八咫烏一族の名代として、その名に恥じぬようフギンは懸命に責務を果たそうとしている。

立場も役割も違う兄と弟。

弟達の蕩けるような表情を、兄は横目で見ながら異種族交流を深めるべく奮闘していた。

◆◇◆◇◆◇◆◇◆

その後フギンはラキに案内されて、レオニスとともにオーガの里の内部を一回り見学してきた。

賑やかで闊達なオーガの民達を見て、フギンは終始感嘆していた。

鍛錬場では子供達が剣やダーツの訓練をしていたり、里の外れの方では長老ニルが年寄りオーガ達に弩の訓練を指導している。

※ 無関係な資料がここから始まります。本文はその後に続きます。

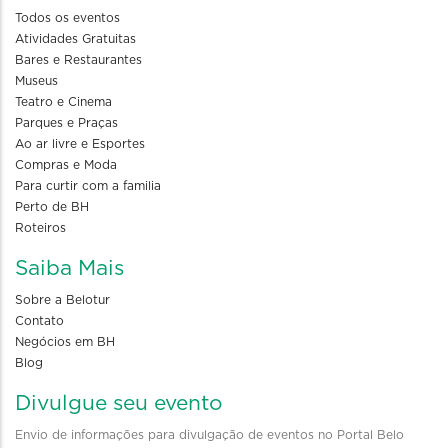
Todos os eventos
Atividades Gratuitas
Bares e Restaurantes
Museus
Teatro e Cinema
Parques e Praças
Ao ar livre e Esportes
Compras e Moda
Para curtir com a familia
Perto de BH
Roteiros
Saiba Mais
Sobre a Belotur
Contato
Negócios em BH
Blog
Divulgue seu evento
Envio de informações para divulgação de eventos no Portal Belo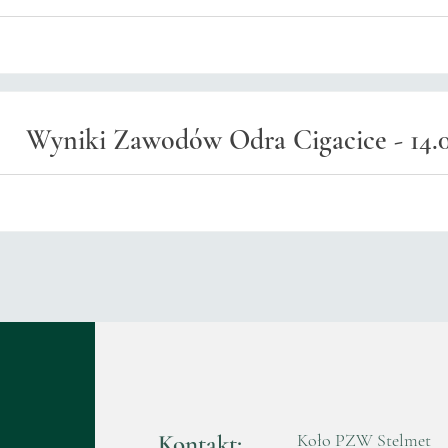
Wyniki Zawodów Odra Cigacice - 14.0
Kontakt:
Koło PZW Stelmet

訓練の見学に来たレオニス達を見て、年寄りオーガ達が笑いながら「おお、角持たぬ鬼ではないか!」「今日も角を隠しておるのか?」と囃し立てた。

それに対してレオニスも、「ジジイども、元気だな!つーか、本当にあと千年は長生きしそうだな!」と軽く悪態をつくのはご愛嬌である。

オーガの里の中を一周して戻ってきた頃には、マキシもレイヴンも目が覚めて起きていた。

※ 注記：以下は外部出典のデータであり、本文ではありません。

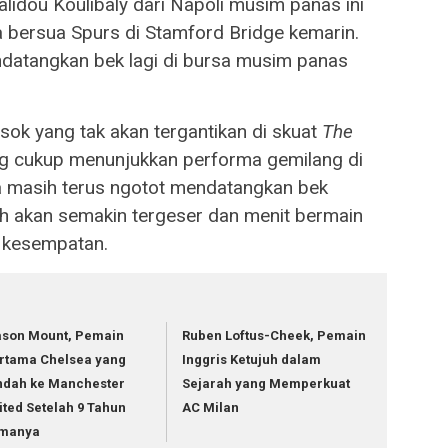
idou Koulibaly dari Napoli musim panas ini
a bersua Spurs di Stamford Bridge kemarin.
atangkan bek lagi di bursa musim panas
ok yang tak akan tergantikan di skuat
The
ang cukup menunjukkan performa gemilang di
a masih terus ngotot mendatangkan bek
ah akan semakin tergeser dan menit bermain
i kesempatan.
son Mount, Pemain
Ruben Loftus-Cheek, Pemain
rtama Chelsea yang
Inggris Ketujuh dalam
ndah ke Manchester
Sejarah yang Memperkuat
ited Setelah 9 Tahun
AC Milan
manya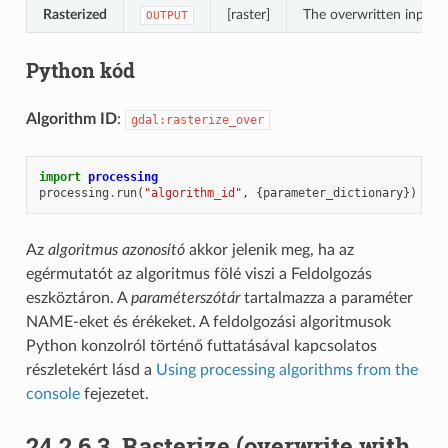
Rasterized
[raster]
The overwritten input r
OUTPUT
Python kód
Algorithm ID
:
gdal:rasterize_over
import
processing
processing
.
run
(
"algorithm_id"
,
{
parameter_dictionary
})
Az
algoritmus azonosító
akkor jelenik meg, ha az
egérmutatót az algoritmus fölé viszi a Feldolgozás
eszköztáron. A
paraméterszótár
tartalmazza a paraméter
NAME-eket és érékeket. A feldolgozási algoritmusok
Python konzolról történő futtatásával kapcsolatos
részletekért lásd a
Using processing algorithms from the
console
fejezetet.
24.2.6.3.
Rasterize (overwrite with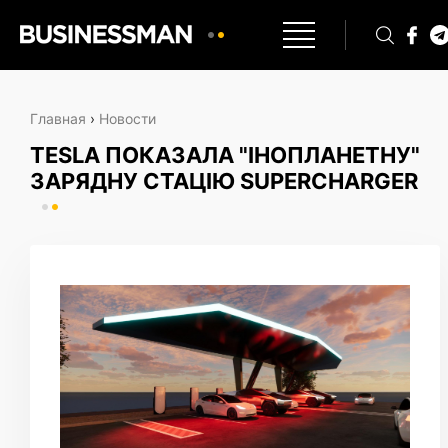
Главная
›
Новости
TESLA ПОКАЗАЛА "ІНОПЛАНЕТНУ"
ЗАРЯДНУ СТАЦІЮ SUPERCHARGER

客間のテーブルで、ルゥがリーネとともに作った『ぬるぬるドリンク絶品ブレンド(ライト命名)』を、ラウルが出したバニラクッキーとともにのんびりと飲んでいる。

「あ、レオ兄ちゃん、おかえりなさい!」

「ご主人様、おかえりー」

「「フギン兄様、おかえりなさい!」」

「パパ、レオちゃん、フギン君、おかえりー!」

「あなた、お疲れさま」

戻ってきたレオニス達に気づいたライト達が、帰ってきた家族をそれぞれ笑顔で迎える。

おかえりの言葉をかけられたレオニス達も、それぞれに「ただいま」と笑顔で応えている。

「さ、じゃあ俺達はそろそろラグナロッツァに帰るか」

「そうか、大してお構いもせずすまんな」

「いやいや、こっちこそいつも連絡もせずに突然来てすまんな」

「全くだ」

「うぐッ」

レオニスの謙遜に、ラキが即座に肯定する。

だが、そのすぐ後に本音を付け加えることも忘れないラキ。

「だが、今日は我等オーガ族とフギン殿達八咫烏族が初めて顔合わせした目出度い日だ」

「そうだな」

「お前はいつもこんな善き出会いを、我等にもたらしてくれるからな。突然の訪問だろうと何だろうと大歓迎だ」

「オーガと八咫烏の交流の架け橋になれたなら幸いだ」

どちらからともなく手を差し出し、握手を交わすレオニスとラキ。

固い握手を交わしながら、ラキがニヤリ、と不敵な笑みを浮かべる。

「というか、レオニスよ。そもそもお前に細やかな気遣いなど端から期待しておらんから気にするな」

「だよな!つーか、それ、お前らオーガにも言えることだからな?」

「違いない」

「「ワーッハッハッハッハ!」」

握手をしながら高笑いするレオニスとラキ。

今日も底抜けに明るい脳筋親友同士である。

一頻り高笑いした後、ラキがフギンに向けても手を差し出した。

「フギン殿。トロールの里の族長に、オーガ族族長がよろしく言っていたと伝えておいてくれ」

「ありがとうございます。ラキ殿の御高配、このフギン一生忘れません」

「そんな畏まらずともよい。ここから八咫烏の里は遠いが、レオニス達のもとを訪ねた折などに、いつでも気軽に遊びに来られるがよい」

「はい!必ずやまたこの里に立ち寄らせていただきます!」

ラキの差し出した大きな手に、フギンも右の翼差し出して握手のように触れ合う。

オーガ族と八咫烏族、双方にとって貴重な出会いに感謝しつつフギン達はライト達とともにオーガの里を後にした。